Dataset records:
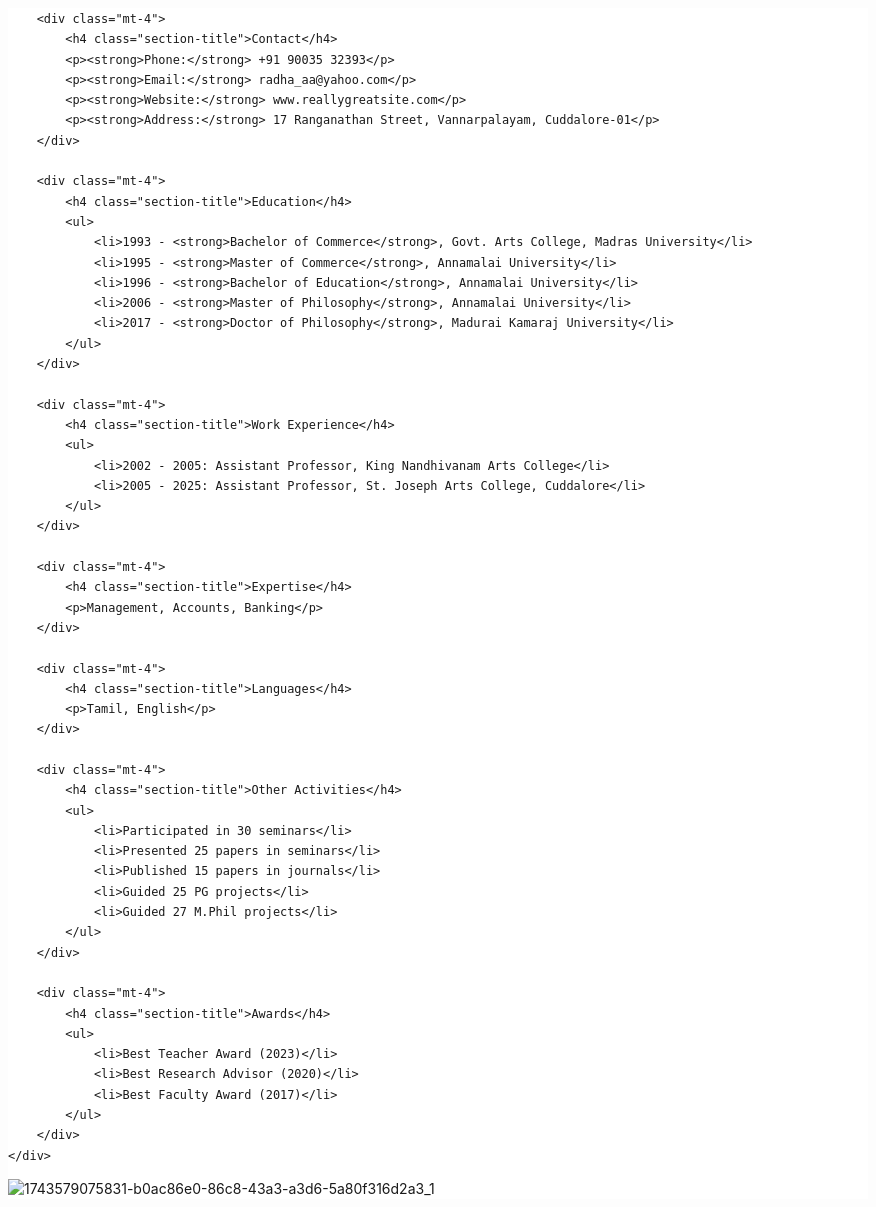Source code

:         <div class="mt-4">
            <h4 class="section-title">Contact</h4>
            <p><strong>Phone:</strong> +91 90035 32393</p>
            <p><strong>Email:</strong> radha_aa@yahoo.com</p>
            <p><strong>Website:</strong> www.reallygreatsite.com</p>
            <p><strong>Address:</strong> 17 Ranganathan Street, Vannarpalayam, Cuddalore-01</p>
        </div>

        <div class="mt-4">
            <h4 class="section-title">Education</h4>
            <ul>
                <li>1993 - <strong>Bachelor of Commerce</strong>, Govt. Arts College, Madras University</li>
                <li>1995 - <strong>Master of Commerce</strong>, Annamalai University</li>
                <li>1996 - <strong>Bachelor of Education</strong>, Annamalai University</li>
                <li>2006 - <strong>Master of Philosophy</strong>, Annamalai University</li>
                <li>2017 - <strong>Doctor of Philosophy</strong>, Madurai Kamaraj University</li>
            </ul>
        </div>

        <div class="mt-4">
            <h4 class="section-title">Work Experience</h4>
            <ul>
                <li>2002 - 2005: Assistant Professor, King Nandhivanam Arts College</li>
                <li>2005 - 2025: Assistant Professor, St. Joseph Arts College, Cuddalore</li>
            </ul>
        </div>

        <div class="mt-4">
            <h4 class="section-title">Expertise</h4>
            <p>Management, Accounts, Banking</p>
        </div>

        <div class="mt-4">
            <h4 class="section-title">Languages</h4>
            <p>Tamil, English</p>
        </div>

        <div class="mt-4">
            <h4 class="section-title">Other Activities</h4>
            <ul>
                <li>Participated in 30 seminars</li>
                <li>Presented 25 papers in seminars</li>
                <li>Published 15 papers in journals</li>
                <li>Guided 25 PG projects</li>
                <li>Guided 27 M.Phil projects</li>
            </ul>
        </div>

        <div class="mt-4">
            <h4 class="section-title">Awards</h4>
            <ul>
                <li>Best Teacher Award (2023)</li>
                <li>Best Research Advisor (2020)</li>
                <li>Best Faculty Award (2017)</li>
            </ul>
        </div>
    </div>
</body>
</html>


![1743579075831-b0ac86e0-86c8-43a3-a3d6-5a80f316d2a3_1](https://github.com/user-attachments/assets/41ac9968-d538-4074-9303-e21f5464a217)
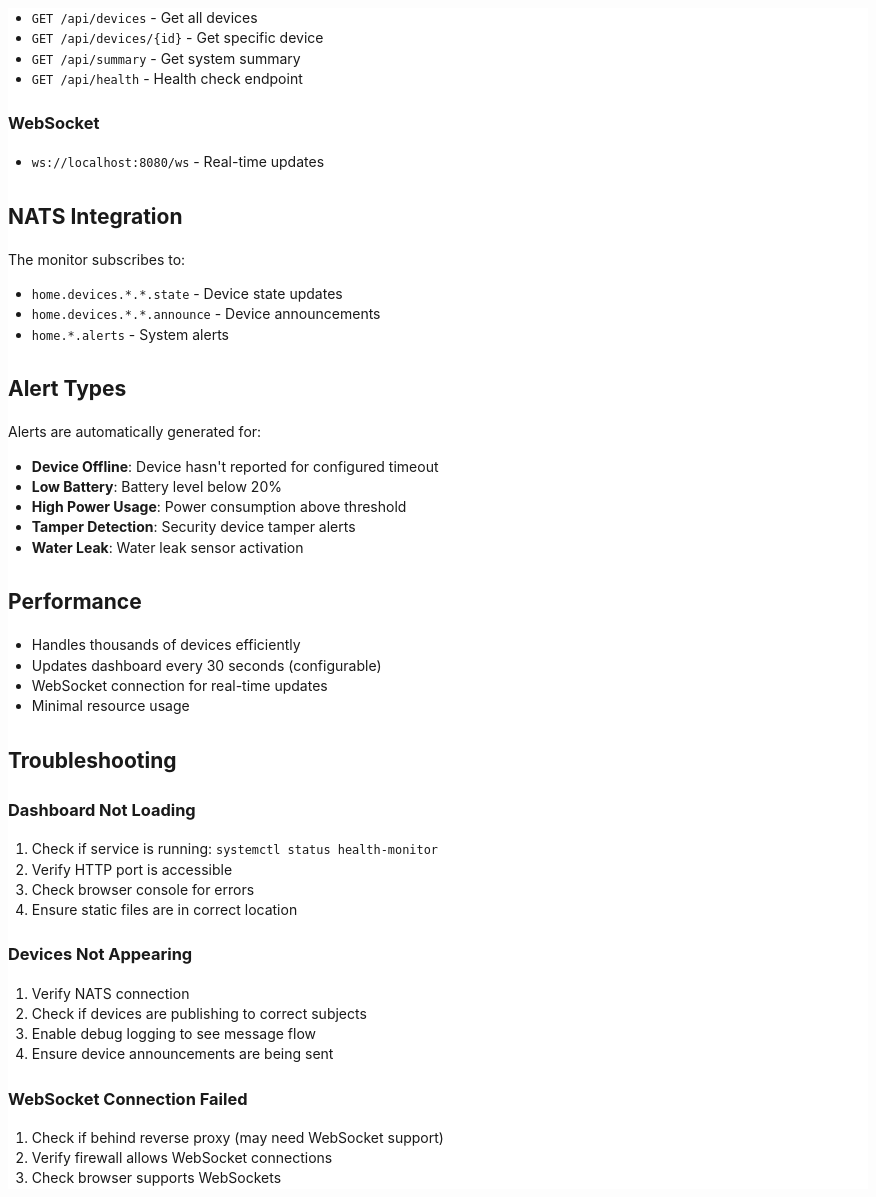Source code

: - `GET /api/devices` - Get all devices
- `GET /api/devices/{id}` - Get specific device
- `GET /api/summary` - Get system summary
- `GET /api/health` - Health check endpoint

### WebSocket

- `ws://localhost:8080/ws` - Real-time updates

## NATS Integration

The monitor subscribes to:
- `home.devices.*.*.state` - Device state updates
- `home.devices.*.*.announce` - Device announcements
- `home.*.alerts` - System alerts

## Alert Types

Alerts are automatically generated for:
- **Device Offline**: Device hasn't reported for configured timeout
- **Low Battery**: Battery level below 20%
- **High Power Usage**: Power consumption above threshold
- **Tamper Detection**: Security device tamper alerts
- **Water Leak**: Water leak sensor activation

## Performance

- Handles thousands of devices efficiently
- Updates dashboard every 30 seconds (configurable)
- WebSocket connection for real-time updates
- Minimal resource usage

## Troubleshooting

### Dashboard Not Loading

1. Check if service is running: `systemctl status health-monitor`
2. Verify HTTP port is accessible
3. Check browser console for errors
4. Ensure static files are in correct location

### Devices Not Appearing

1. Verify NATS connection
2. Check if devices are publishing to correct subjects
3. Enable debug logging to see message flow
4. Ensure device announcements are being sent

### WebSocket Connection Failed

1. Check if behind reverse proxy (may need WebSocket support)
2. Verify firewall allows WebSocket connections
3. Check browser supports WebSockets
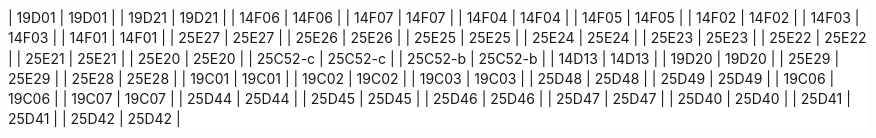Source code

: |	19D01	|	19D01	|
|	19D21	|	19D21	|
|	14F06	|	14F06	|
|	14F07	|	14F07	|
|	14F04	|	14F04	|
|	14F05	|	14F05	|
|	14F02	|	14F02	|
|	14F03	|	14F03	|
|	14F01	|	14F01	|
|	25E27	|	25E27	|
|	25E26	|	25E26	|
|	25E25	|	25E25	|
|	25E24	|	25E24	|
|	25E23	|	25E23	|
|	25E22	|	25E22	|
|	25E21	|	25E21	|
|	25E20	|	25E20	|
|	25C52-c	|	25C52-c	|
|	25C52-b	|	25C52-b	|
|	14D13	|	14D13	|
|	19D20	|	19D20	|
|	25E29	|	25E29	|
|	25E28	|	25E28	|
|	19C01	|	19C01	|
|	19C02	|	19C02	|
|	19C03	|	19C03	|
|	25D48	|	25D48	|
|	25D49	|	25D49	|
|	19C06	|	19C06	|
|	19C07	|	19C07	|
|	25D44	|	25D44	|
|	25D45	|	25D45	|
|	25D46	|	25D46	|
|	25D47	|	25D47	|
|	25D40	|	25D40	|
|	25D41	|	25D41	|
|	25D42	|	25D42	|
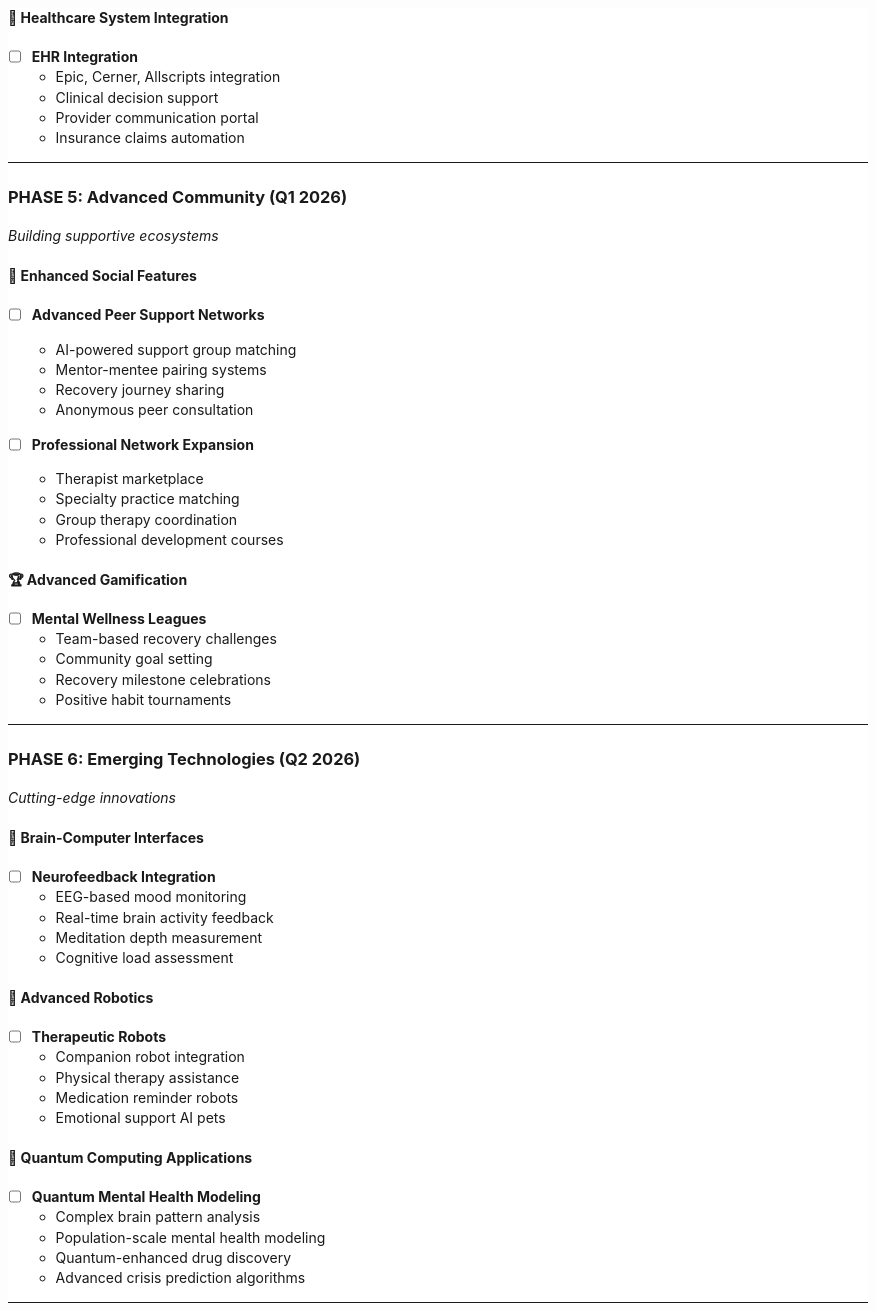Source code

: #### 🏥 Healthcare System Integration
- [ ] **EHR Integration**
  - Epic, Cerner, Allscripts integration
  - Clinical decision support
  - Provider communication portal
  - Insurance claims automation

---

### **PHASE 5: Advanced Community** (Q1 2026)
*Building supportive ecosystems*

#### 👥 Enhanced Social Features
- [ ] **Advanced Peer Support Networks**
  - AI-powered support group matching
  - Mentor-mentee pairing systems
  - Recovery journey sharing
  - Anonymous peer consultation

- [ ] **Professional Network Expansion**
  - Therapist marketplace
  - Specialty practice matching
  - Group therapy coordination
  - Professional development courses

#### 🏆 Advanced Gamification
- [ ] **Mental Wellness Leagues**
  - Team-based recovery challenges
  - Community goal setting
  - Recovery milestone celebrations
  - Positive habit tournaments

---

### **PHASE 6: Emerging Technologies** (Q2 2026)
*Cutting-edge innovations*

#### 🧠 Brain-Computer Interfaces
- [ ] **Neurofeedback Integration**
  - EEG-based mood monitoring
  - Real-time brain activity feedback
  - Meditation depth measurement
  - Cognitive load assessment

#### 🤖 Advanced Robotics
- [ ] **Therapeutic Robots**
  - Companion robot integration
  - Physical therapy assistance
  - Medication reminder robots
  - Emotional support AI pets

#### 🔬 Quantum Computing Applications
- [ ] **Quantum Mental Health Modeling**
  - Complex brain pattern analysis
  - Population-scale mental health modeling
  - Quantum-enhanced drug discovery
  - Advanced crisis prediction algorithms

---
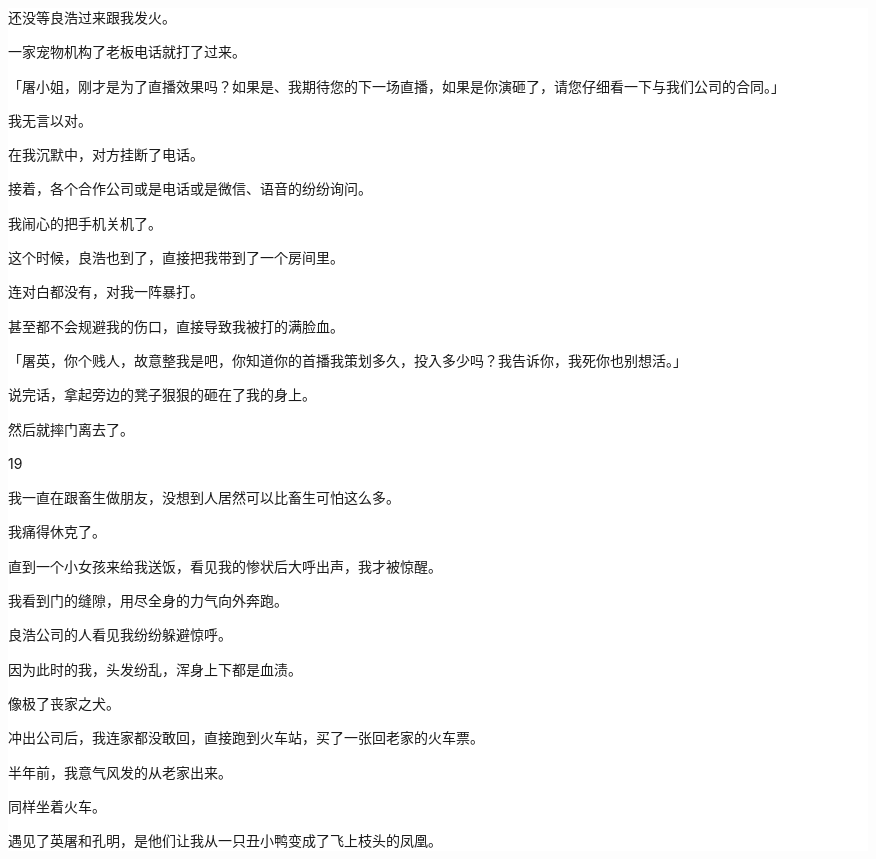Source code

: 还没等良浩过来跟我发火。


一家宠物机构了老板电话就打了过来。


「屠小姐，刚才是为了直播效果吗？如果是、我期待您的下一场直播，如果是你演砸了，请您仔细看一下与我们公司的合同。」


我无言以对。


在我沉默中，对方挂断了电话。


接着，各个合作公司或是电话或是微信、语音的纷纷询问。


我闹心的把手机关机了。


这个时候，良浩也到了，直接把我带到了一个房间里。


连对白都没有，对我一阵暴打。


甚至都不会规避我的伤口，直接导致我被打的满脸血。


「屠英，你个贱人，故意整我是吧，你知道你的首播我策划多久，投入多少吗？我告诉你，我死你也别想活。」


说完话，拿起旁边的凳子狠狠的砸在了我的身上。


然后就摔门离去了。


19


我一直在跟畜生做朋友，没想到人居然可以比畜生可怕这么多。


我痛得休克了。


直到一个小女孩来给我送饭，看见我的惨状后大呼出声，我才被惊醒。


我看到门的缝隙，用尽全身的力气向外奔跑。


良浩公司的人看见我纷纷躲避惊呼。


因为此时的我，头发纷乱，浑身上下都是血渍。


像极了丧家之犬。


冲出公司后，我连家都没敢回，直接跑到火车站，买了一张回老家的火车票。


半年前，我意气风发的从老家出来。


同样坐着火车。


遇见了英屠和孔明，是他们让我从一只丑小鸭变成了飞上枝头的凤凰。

What you will do: Show every line of the entries above that contains the string "Ensure", matching case exactly.

Answer area:
4. Ensure static files are in correct location
4. Ensure device announcements are being sent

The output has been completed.